#### Exercise:
Reproduce each entry exactly as written.

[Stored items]
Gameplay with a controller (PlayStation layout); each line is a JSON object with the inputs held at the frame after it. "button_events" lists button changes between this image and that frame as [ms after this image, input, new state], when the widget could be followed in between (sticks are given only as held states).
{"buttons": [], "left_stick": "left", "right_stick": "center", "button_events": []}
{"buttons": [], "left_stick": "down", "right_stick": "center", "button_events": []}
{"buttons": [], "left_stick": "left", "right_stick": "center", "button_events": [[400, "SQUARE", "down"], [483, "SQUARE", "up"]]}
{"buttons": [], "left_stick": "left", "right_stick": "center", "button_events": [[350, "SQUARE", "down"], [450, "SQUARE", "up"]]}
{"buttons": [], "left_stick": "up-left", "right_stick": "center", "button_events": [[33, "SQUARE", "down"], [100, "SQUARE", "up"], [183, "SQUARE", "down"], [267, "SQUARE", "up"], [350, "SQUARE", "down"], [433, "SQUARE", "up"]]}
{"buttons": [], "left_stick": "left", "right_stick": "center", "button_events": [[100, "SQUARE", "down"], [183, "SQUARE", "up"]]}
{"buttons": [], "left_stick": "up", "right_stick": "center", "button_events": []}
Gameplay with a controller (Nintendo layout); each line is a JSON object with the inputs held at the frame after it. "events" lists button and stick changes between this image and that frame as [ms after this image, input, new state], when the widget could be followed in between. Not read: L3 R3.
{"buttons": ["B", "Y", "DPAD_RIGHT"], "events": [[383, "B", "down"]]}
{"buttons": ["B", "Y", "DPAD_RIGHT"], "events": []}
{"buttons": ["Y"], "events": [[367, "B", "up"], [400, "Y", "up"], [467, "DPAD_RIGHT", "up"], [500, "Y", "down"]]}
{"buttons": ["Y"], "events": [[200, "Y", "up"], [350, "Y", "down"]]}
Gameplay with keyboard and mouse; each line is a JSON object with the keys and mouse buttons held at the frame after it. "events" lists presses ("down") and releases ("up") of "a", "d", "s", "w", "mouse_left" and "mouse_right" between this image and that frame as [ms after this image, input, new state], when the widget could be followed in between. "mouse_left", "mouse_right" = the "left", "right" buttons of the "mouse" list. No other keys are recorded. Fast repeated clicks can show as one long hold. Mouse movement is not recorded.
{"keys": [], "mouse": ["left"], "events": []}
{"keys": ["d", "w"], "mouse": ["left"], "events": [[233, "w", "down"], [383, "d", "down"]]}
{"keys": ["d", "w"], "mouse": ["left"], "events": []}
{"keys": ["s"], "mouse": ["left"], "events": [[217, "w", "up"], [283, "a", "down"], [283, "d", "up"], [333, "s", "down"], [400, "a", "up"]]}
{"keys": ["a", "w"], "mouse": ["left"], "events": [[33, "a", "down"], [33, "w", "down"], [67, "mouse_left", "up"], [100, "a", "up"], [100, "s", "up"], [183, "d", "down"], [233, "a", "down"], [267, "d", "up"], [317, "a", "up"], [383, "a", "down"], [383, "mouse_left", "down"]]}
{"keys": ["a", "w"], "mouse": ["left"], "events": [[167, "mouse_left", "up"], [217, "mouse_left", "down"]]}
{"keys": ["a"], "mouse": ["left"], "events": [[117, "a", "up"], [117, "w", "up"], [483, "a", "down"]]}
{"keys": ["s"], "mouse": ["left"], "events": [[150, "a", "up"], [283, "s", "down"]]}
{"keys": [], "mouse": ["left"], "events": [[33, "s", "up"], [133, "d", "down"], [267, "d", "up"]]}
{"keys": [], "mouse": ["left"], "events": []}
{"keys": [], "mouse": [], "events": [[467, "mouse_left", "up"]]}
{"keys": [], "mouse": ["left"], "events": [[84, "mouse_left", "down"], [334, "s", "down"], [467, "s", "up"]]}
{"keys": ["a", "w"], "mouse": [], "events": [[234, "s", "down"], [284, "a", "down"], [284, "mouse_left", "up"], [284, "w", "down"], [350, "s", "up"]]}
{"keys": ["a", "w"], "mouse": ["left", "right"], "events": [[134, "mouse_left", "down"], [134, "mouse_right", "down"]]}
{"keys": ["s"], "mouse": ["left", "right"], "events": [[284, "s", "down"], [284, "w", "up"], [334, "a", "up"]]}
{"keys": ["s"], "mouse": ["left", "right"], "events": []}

#### Task output:
Gameplay with a controller (PlayStation layout); each line is a JSON object with the inputs held at the frame after it. "button_events" lists button changes between this image and that frame as [ms after this image, input, new state], when the widget could be followed in between (sticks are given only as held states).
{"buttons": [], "left_stick": "left", "right_stick": "center", "button_events": []}
{"buttons": [], "left_stick": "down", "right_stick": "center", "button_events": []}
{"buttons": [], "left_stick": "left", "right_stick": "center", "button_events": [[400, "SQUARE", "down"], [483, "SQUARE", "up"]]}
{"buttons": [], "left_stick": "left", "right_stick": "center", "button_events": [[350, "SQUARE", "down"], [450, "SQUARE", "up"]]}
{"buttons": [], "left_stick": "up-left", "right_stick": "center", "button_events": [[33, "SQUARE", "down"], [100, "SQUARE", "up"], [183, "SQUARE", "down"], [267, "SQUARE", "up"], [350, "SQUARE", "down"], [433, "SQUARE", "up"]]}
{"buttons": [], "left_stick": "left", "right_stick": "center", "button_events": [[100, "SQUARE", "down"], [183, "SQUARE", "up"]]}
{"buttons": [], "left_stick": "up", "right_stick": "center", "button_events": []}
Gameplay with a controller (Nintendo layout); each line is a JSON object with the inputs held at the frame after it. "events" lists button and stick changes between this image and that frame as [ms after this image, input, new state], when the widget could be followed in between. Not read: L3 R3.
{"buttons": ["B", "Y", "DPAD_RIGHT"], "events": [[383, "B", "down"]]}
{"buttons": ["B", "Y", "DPAD_RIGHT"], "events": []}
{"buttons": ["Y"], "events": [[367, "B", "up"], [400, "Y", "up"], [467, "DPAD_RIGHT", "up"], [500, "Y", "down"]]}
{"buttons": ["Y"], "events": [[200, "Y", "up"], [350, "Y", "down"]]}
Gameplay with keyboard and mouse; each line is a JSON object with the keys and mouse buttons held at the frame after it. "events" lists presses ("down") and releases ("up") of "a", "d", "s", "w", "mouse_left" and "mouse_right" between this image and that frame as [ms after this image, input, new state], when the widget could be followed in between. "mouse_left", "mouse_right" = the "left", "right" buttons of the "mouse" list. No other keys are recorded. Fast repeated clicks can show as one long hold. Mouse movement is not recorded.
{"keys": [], "mouse": ["left"], "events": []}
{"keys": ["d", "w"], "mouse": ["left"], "events": [[233, "w", "down"], [383, "d", "down"]]}
{"keys": ["d", "w"], "mouse": ["left"], "events": []}
{"keys": ["s"], "mouse": ["left"], "events": [[217, "w", "up"], [283, "a", "down"], [283, "d", "up"], [333, "s", "down"], [400, "a", "up"]]}
{"keys": ["a", "w"], "mouse": ["left"], "events": [[33, "a", "down"], [33, "w", "down"], [67, "mouse_left", "up"], [100, "a", "up"], [100, "s", "up"], [183, "d", "down"], [233, "a", "down"], [267, "d", "up"], [317, "a", "up"], [383, "a", "down"], [383, "mouse_left", "down"]]}
{"keys": ["a", "w"], "mouse": ["left"], "events": [[167, "mouse_left", "up"], [217, "mouse_left", "down"]]}
{"keys": ["a"], "mouse": ["left"], "events": [[117, "a", "up"], [117, "w", "up"], [483, "a", "down"]]}
{"keys": ["s"], "mouse": ["left"], "events": [[150, "a", "up"], [283, "s", "down"]]}
{"keys": [], "mouse": ["left"], "events": [[33, "s", "up"], [133, "d", "down"], [267, "d", "up"]]}
{"keys": [], "mouse": ["left"], "events": []}
{"keys": [], "mouse": [], "events": [[467, "mouse_left", "up"]]}
{"keys": [], "mouse": ["left"], "events": [[84, "mouse_left", "down"], [334, "s", "down"], [467, "s", "up"]]}
{"keys": ["a", "w"], "mouse": [], "events": [[234, "s", "down"], [284, "a", "down"], [284, "mouse_left", "up"], [284, "w", "down"], [350, "s", "up"]]}
{"keys": ["a", "w"], "mouse": ["left", "right"], "events": [[134, "mouse_left", "down"], [134, "mouse_right", "down"]]}
{"keys": ["s"], "mouse": ["left", "right"], "events": [[284, "s", "down"], [284, "w", "up"], [334, "a", "up"]]}
{"keys": ["s"], "mouse": ["left", "right"], "events": []}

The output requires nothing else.